Aux États-Unis, le refus de Donald Trump de reconnaître une défaite aujourd’hui évidente et la multiplication des recours est un vecteur de violence politique dans le pays, notamment dans certaines zones du territoire où les militants républicains prennent bien souvent la forme de milices politiques, lourdement armées. Si une situation de guerre civile généralisée, sur le modèle ivoirien, n’est pas envisageable, des éruptions spontanées et sporadiques de violence peuvent émerger.
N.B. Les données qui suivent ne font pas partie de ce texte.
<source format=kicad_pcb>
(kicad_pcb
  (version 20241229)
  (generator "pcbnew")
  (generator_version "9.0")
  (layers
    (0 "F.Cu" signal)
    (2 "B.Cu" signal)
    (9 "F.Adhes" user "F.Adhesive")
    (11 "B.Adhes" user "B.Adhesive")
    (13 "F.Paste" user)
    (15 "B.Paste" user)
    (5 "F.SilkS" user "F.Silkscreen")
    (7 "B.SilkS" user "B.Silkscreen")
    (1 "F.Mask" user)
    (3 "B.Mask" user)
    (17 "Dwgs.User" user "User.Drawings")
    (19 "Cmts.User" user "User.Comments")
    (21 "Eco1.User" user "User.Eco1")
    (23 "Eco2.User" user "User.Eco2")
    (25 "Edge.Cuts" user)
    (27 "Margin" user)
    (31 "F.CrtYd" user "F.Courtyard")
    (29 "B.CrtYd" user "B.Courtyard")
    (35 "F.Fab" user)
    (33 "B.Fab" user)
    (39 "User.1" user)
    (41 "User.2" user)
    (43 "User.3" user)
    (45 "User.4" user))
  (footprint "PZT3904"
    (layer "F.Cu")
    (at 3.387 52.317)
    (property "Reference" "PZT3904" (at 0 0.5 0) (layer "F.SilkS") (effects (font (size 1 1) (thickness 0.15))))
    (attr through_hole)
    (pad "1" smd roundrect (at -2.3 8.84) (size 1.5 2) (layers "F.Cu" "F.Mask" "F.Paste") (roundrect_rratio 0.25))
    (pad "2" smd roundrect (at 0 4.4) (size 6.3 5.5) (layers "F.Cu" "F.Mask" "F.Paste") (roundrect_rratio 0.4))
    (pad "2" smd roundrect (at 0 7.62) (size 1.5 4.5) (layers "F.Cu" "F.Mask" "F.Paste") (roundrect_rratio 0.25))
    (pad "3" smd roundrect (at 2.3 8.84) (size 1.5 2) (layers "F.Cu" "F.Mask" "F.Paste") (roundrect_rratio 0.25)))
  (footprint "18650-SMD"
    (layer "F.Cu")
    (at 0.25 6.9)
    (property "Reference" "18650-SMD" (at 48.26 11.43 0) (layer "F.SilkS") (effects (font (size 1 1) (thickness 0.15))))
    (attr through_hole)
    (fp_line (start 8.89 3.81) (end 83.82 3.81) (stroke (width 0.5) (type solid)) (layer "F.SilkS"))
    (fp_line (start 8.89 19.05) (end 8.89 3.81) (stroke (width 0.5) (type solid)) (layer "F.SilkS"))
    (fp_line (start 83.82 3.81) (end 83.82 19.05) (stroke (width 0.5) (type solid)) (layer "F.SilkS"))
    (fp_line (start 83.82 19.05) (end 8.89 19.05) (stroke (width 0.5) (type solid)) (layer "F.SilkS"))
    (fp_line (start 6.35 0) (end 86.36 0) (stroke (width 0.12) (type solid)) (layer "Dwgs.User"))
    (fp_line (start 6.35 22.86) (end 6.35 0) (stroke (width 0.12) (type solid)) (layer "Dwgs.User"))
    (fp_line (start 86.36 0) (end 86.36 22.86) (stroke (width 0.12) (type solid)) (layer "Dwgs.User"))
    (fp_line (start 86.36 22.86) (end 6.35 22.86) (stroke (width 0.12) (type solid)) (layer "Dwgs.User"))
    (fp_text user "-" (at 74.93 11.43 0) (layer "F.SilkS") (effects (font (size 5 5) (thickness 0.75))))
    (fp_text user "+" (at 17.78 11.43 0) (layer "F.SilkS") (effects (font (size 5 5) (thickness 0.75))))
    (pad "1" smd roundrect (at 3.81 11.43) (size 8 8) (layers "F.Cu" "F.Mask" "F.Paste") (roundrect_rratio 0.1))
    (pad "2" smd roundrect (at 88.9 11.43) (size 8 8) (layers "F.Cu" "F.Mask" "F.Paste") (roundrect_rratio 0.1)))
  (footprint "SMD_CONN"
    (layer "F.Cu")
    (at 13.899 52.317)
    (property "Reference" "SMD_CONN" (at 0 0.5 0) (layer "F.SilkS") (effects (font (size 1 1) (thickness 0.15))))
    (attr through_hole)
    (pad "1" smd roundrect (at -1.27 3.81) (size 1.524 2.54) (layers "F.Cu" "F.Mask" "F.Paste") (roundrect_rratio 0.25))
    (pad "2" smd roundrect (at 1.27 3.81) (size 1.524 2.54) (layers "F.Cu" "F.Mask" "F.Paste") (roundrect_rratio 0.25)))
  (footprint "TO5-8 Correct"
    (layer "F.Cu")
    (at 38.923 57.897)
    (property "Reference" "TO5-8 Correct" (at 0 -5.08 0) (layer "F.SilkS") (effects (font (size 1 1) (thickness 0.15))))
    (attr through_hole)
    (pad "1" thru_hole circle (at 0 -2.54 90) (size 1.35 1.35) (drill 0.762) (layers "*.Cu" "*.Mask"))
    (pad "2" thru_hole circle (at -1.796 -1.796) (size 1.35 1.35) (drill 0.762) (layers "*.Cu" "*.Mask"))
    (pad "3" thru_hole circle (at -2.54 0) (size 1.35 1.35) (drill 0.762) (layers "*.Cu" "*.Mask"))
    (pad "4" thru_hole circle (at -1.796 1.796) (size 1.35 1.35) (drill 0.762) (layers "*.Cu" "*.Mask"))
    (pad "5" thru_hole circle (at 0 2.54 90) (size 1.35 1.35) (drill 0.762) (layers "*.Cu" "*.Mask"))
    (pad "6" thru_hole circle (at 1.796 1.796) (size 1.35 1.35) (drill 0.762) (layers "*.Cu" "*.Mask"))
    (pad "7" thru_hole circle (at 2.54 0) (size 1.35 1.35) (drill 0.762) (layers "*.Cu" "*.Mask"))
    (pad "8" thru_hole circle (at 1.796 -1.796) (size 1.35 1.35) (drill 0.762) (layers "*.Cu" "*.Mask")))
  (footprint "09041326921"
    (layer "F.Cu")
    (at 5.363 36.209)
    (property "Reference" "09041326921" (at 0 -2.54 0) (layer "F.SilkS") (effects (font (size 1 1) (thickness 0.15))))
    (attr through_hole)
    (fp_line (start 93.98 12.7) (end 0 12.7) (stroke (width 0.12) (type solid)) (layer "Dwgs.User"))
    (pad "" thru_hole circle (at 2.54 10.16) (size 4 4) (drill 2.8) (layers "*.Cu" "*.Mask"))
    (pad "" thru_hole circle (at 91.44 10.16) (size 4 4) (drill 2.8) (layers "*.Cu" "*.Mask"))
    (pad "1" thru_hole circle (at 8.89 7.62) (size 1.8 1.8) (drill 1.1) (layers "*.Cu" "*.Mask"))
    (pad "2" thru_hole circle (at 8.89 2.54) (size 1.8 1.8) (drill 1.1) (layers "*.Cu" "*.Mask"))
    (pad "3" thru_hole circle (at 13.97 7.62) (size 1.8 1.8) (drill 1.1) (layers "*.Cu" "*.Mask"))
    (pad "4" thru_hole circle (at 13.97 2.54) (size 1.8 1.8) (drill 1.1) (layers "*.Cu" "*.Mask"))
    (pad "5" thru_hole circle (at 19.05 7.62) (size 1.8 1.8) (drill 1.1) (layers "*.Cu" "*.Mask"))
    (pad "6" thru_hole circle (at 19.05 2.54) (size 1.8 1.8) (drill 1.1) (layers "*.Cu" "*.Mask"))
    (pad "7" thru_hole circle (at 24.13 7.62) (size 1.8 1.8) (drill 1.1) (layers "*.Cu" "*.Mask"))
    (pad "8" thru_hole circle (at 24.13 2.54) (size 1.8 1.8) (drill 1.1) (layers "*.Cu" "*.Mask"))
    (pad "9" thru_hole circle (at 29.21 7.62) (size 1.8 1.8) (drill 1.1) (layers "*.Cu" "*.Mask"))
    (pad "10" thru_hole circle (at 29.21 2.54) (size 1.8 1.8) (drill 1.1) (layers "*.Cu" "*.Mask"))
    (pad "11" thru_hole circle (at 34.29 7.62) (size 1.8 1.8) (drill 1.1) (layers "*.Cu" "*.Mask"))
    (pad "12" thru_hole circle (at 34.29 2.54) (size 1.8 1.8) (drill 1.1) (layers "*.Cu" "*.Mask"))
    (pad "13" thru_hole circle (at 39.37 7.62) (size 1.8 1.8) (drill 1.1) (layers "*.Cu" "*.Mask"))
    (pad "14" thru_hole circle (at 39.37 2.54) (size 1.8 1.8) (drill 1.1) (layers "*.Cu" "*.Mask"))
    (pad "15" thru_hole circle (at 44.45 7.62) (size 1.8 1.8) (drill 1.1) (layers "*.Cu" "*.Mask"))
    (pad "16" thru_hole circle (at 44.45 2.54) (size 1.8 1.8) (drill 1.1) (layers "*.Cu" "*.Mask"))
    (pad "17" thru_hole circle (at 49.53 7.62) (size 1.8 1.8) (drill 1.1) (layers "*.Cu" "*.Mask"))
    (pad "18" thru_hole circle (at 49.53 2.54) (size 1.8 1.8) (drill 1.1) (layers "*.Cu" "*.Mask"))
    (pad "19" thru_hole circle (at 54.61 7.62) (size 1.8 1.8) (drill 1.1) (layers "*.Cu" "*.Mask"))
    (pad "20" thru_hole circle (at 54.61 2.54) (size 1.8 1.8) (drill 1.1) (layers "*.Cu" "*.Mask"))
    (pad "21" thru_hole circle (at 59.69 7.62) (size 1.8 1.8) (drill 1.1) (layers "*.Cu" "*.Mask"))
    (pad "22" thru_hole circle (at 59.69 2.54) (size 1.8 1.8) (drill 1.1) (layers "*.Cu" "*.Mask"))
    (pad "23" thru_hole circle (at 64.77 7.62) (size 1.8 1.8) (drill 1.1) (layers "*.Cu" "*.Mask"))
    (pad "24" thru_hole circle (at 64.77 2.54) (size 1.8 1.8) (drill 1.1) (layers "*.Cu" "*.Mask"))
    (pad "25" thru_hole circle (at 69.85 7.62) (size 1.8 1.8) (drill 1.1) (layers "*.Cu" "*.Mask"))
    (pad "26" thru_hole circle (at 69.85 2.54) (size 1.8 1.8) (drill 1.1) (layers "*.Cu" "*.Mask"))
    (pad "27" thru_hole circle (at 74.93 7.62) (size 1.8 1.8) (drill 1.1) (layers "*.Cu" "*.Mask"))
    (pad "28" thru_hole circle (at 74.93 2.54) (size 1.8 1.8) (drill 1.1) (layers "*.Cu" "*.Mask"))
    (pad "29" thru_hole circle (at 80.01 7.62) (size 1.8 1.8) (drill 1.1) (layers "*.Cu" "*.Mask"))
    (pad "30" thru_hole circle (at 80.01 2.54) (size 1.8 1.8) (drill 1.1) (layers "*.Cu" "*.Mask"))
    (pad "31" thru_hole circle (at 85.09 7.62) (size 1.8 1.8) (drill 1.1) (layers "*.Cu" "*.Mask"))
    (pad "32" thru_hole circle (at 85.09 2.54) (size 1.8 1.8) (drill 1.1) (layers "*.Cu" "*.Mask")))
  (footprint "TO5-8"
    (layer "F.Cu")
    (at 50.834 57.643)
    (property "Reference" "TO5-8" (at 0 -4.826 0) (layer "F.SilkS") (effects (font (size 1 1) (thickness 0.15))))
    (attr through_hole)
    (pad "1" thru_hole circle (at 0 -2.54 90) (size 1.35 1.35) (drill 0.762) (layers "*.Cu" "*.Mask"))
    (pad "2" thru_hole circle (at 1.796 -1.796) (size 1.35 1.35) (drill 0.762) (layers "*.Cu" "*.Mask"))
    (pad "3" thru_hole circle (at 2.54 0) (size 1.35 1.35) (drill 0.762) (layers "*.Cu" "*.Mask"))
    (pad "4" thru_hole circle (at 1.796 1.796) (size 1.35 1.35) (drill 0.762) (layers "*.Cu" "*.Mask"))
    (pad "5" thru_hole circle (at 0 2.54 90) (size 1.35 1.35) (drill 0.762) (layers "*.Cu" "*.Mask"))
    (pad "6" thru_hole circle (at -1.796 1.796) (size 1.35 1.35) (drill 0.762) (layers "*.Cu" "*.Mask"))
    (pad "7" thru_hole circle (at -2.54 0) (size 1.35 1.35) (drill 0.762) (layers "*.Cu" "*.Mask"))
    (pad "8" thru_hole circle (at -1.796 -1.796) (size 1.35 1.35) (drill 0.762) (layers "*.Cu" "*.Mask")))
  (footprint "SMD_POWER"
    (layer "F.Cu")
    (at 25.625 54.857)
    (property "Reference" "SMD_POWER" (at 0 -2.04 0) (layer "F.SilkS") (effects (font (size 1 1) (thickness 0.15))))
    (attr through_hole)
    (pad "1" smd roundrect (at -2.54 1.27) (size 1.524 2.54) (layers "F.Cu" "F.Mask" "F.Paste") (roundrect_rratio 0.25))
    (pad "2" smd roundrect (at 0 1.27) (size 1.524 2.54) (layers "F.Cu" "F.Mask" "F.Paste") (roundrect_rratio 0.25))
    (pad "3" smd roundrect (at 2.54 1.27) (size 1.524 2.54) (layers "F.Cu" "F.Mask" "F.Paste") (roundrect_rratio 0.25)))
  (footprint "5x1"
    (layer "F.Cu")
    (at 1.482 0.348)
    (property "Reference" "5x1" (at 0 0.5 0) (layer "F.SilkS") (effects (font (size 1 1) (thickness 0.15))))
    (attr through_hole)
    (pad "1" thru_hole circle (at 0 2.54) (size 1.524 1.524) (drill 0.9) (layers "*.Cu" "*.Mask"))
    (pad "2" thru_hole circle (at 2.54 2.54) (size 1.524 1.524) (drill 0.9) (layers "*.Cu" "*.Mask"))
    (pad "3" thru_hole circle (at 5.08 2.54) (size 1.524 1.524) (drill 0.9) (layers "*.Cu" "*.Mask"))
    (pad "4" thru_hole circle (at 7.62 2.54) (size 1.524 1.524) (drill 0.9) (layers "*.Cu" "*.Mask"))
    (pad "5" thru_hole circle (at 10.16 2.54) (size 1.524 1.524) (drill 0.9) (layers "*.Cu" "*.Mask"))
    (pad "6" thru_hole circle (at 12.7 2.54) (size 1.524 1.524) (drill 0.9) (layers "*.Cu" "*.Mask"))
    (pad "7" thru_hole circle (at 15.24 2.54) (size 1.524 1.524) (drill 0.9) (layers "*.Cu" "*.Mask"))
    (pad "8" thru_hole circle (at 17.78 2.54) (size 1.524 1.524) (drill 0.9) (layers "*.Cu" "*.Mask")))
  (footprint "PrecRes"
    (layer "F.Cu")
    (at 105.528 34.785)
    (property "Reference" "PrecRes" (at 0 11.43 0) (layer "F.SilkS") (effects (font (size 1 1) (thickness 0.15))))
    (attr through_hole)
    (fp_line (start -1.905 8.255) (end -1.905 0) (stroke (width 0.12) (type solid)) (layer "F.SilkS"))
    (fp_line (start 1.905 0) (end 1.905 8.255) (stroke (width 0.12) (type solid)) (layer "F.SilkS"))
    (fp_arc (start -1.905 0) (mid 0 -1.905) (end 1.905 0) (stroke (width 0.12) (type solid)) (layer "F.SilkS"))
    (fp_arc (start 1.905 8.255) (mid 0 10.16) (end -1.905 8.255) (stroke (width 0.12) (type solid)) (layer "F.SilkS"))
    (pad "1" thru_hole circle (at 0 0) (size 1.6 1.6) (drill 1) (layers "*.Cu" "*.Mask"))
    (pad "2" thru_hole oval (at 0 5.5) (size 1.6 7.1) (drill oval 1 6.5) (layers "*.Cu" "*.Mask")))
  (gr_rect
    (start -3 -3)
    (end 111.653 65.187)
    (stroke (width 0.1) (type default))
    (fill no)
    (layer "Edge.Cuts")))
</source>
Faisons l’éloge de l’apaisement et de la défaite électorale acceptée
Pour les candidats malheureux, le sens de l’intérêt général et celui de l’État devraient conduire à un dialogue avec le vainqueur des urnes pour arriver à la réconciliation nationale, que la plupart des citoyens américains, ivoiriens ou encore guinéens souhaitent sans doute ardemment. À ce titre, en Côte d’Ivoire, la position de Laurent Gbagbo a brillé pour son sens de la responsabilité, appelant les différentes parties au calme, à l’apaisement et à la réconciliation nationale. Pour les différents candidats malheureux, l’histoire retiendra qu’ils auront préféré, à la paix civile et au respect des vies humaines, la contestation de scrutins perdus.